## TEXT
━━━

Challenges continue to mount, but most of them appear surmountable with enough investment.
Memory vendors are racing to add more layers to 3D NAND, a competitive market driven by the explosion in data and the need for higher-capacity solid state drives and faster access time.
Micron already is filling orders for 232-layer NAND, and not to be outdone, SK Hynix announced that it will begin volume manufacturing 238-layer 512Gb triple level cell (TLC) 4D NAND in the first half of next year. Perhaps even more significant, chipmakers say privately they will leverage industry learning about stacking NAND for 3D-ICs, which currently are in development.
“Moore’s Law for processors has arguably been lagging the last few years, but is alive and well for NAND flash,” said Ben Whitehead, technical product manager at Siemens EDA. “It’s a good thing, because modern compute and networking have an insatiable appetite for fast storage.”
SK Hynix introduced its 4D nomenclature in 2018 with 96-layer NAND. Despite the name, the company did not create its product in four-dimensional space or mimic a tesseract cube. But the term isn’t entirely a marketing gimmick, either. It’s a tradename for a variant of 3D architecture.
“For DRAM, it took something like 10 or 15 years of R&D to come to fruition, but for 3D NAND, the development was extremely fast. It’s astonishing when you think of the usual pace of development,” said Xi-Wei Lin, director for R&D at Synopsys. “Besides the technology itself, it’s a killer app. Apple was first to put in a flash memory, to store data. Today, we buy iPhones still based on how much memory, and it’s all flash. From there, big data, AI, and also analytics require high performance computation. Flash memory is filling this critical gap in latency between the hard disc drive and RAM memory. You can see the applications, especially in the data center, analytics, and gaming, because of the power, form factor, and the density cost.”
Evolution and revolution
Looking back to 2D NAND, it had a planar architecture with the floating gate (FG) and the peripheral circuitry next to each other. In 2007, as 2D NAND was reaching its scaling limit, Toshiba proposed a 3D NAND structure. [1]
Samsung was first to market with what it called “V-NAND” in 2013.
The 3D design introduced alternating layers of polysilicon and silicon dioxide and swapped the floating gate for charge trap flash (CTF). The distinctions are both technical and economic. FGs store memories in a conducting layer, while CTFs “trap” charges within a dielectric layer. The CTF design quickly became preferred because of manufacturing cost reductions, but certainly not the only one.
“Although all manufacturers moved to charge trap cell architectures, I expect that the traditional floating gate cell will still play a non-negligible role in future, especially for capacity or retention-sensitive use cases,” noted IBM researcher Roman Pletka.
Nevertheless, despite the innovation of skyscraper-like stacking, first generation 3D NAND design kept the peripheral circuitry to the side, Hynix has stated.
Eventually, 3D NAND vendors moved the peripheral circuitry under the CTF. In SK Hynix’s terminology, it was now the Periphery Under Cell (PUC) layer. On one hand, it’s a lot shorter and cooler to say “4D NAND” than CTF/PUC NAND. On the other, ultimately this is another variation of 3D NAND, with a smaller cell area per unit. Similar designs for smaller footprints go by different tradenames, such as CMOS under Array (CuA) from Micron.
Fig. 1: SK Hynix’s explanation for 4D NAND. Source: SK Hynix global newsroom.

━━━

Answer these questions from the 3D NAND article:
1. How many layers will the NAND have that SK Hynix plans to begin volume manufacturing?
2. In what year did Samsung reach the market with its "V-NAND"?
3. What tradename does Micron use for its design with a smaller footprint?
Rely solely on the 3D NAND article for every answer.

━━━

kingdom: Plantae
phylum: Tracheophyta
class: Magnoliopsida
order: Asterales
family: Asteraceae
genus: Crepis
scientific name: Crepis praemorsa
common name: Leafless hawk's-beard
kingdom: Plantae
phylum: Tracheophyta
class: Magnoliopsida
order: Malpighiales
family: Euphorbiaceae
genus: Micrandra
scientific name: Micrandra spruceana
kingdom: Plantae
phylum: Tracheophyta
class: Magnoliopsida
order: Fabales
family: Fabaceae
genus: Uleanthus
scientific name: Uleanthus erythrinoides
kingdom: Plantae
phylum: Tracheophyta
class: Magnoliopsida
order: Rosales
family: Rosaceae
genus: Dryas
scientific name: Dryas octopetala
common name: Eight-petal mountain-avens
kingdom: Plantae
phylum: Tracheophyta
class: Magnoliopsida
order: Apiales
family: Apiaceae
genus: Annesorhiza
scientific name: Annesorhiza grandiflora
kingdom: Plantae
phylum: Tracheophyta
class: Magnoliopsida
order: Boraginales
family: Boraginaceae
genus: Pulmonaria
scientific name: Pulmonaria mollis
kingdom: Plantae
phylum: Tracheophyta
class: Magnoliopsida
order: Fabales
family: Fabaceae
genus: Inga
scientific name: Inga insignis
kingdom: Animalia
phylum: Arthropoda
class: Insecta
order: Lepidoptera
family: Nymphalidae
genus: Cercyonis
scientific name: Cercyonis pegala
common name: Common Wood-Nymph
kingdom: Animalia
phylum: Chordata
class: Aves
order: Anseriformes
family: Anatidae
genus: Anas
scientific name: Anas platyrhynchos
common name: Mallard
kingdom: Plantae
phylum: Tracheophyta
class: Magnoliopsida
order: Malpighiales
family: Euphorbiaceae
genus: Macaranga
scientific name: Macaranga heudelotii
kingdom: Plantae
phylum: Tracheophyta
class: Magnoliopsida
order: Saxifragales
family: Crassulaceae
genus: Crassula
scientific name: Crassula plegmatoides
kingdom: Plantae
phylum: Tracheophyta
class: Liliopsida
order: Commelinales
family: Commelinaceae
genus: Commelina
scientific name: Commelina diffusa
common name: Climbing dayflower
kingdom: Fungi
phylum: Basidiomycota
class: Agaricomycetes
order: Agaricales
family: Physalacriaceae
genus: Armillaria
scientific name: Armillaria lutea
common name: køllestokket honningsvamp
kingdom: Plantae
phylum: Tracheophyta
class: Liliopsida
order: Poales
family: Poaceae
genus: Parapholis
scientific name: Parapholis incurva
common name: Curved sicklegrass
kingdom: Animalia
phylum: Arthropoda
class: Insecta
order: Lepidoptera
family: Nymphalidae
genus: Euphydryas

━━━

## RESPONSE BELOW
1. 238 layers.
2. 2013.
3. CMOS under Array (CuA).